Je fais ce que je veux

Parce que sa mère

Et c’est tout. Ben ouais… Y a pas à y aller par 4 (putains de grands) chemins…

Eh ! Oh ! Les parenthèses là… Un peu de respect pour les vraies dames. On ne dit plus putain, mais TDS… Travailleuse Du Sexe. Donc les mots comme « pute » c’est fini… Plus admis inclusivement (oh là là… ta gueule s’te plaît). Nom d’une pute ! Euh… d’une pipe… une à 20 balles… Oui bon, mais alors moi je le dis avec admiration, ne serait-ce que pour ce courage de traiter avec autant de différentes têtes, dont certaines sont pouilleuses à souhait, d’autres d’une perversion sans rival. Enfin, y a plusieurs cas que je ne puis que m’imaginer, alors je n’irai pas trop loin sur ce terrain, au risque de dire des conneries et de dépeindre des clichés ou des tableaux totalement hors de propos (ouais c’est ça : ferme la).

Ce billet n’est pas une ode aux putes, non. Mais y en a un peu, si on cherche bien, au fond de la mare dans la vase… Si je suis la lie, la mort est une bouteille vide (mais qui eut son heure de gloire), nettoyée avec un goupillon, au vinaigre blanc et au bicarbonate de soude… bataille de bétail en bottilles, en vagues ou en vogue, avec des bâtons non taillés pour pas gaspiller les lames… Un muet averti en vaut deux, des bègues, et au royaume des sourds, les malentendants – ceux à un niveau relativement léger – sont rois et peuvent devenir tyrans. Faut pas déconner merde ! Bon, ça, c’est fait.

La suite… Plus tard.

Je fais ce que je veux

Nique Sam Erre

Sam, c’est une meuf qui s’est un peu foutu de ma gueule, rien d’important, aujourd’hui je lui fais volontiers aussi la grimace version majeur en l’air, je vois pas ce qu’elle vient foutre ici, surtout pour un mauvais jeu de mots. Non. Décidément c’est dément, moi je voulais juste poser cette noble question :

Mais pourquoi donc « nique ta mère » ?

Alors y a des variantes en « sa » ce qui donne « nique sa mère » ; et puis j’ai une variante en réponse (chantée ou pas) : « nique sa mère, madame la commissaire » – réponse à un flic de sexe féminin, ça va de soi… (là je fais un sourire pervers, ça ferait peur à mon miroir wallah j’te jure) Alors pour celle-là attention, il est de bon ton d’ajouter derrière (ou devant tout dépend de tes préférences petit cochon) une formule du type « avec tout l’respect que j’vous dois » ou au moins « cordialement » sans quoi on risquera l’outrage… Pas la peine de la prendre en otage, ce serait d’un autre âge, voire un peu potache, en tous cas pas potable, même si papotable (facile je sais, mais ta gueule). Jette ton portable, et mange ta soupe (pas ton potage, le mot est trop classe, trace bine – diminutif de ‘trop hasbeen‘) !

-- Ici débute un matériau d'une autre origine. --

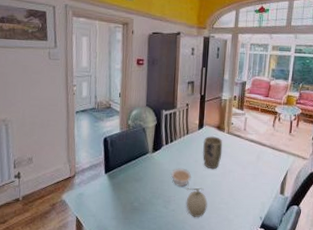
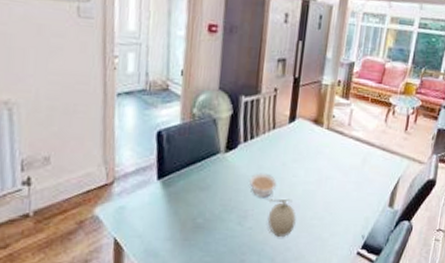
plant pot: present [203,136,223,170] -> none [293,132,320,176]

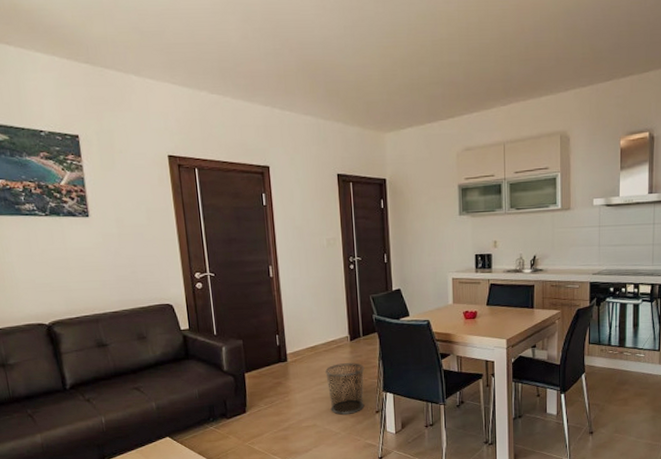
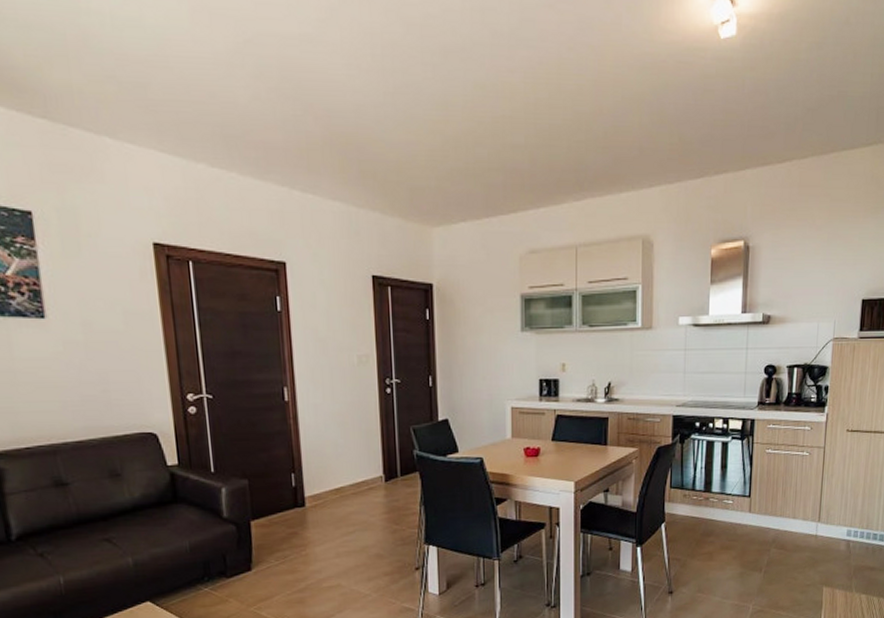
waste bin: present [325,363,365,415] -> none [353,508,402,572]

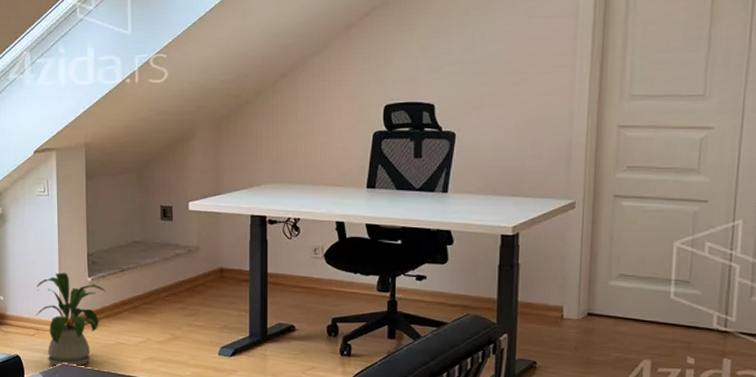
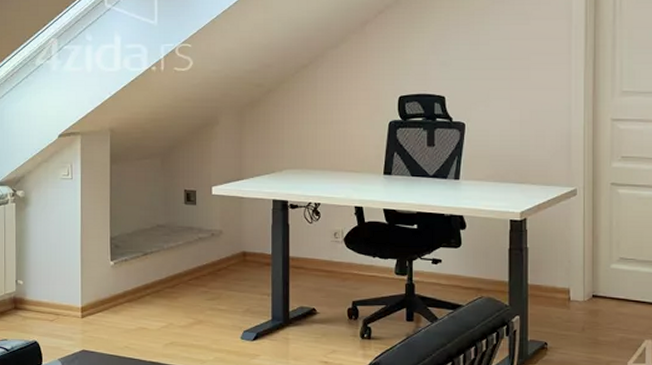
house plant: present [35,273,106,367] -> none [55,256,128,354]

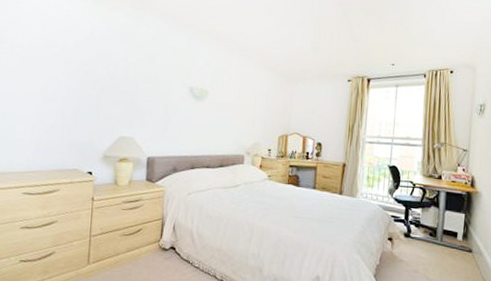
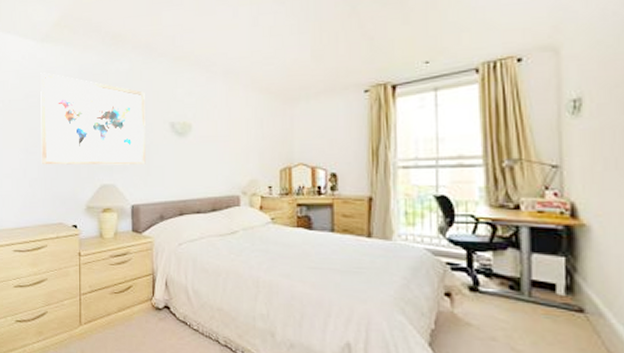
wall art: none [59,24,169,122] -> present [40,72,146,165]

Hein qu’elle est belle la police que j’ai choisie pour les titres ? L’esperluette est superbe ! La police de caractère, hein ? Quoi ?! J’ai jamais dit que les flics avaient du caractère nom d’un zonard !! Je parle de la fonte, pas des pôles, hein, des titres ! Fonte, mais en anglais, font… ce qui veut dire euuh… bah police. Bref. Ta gueule.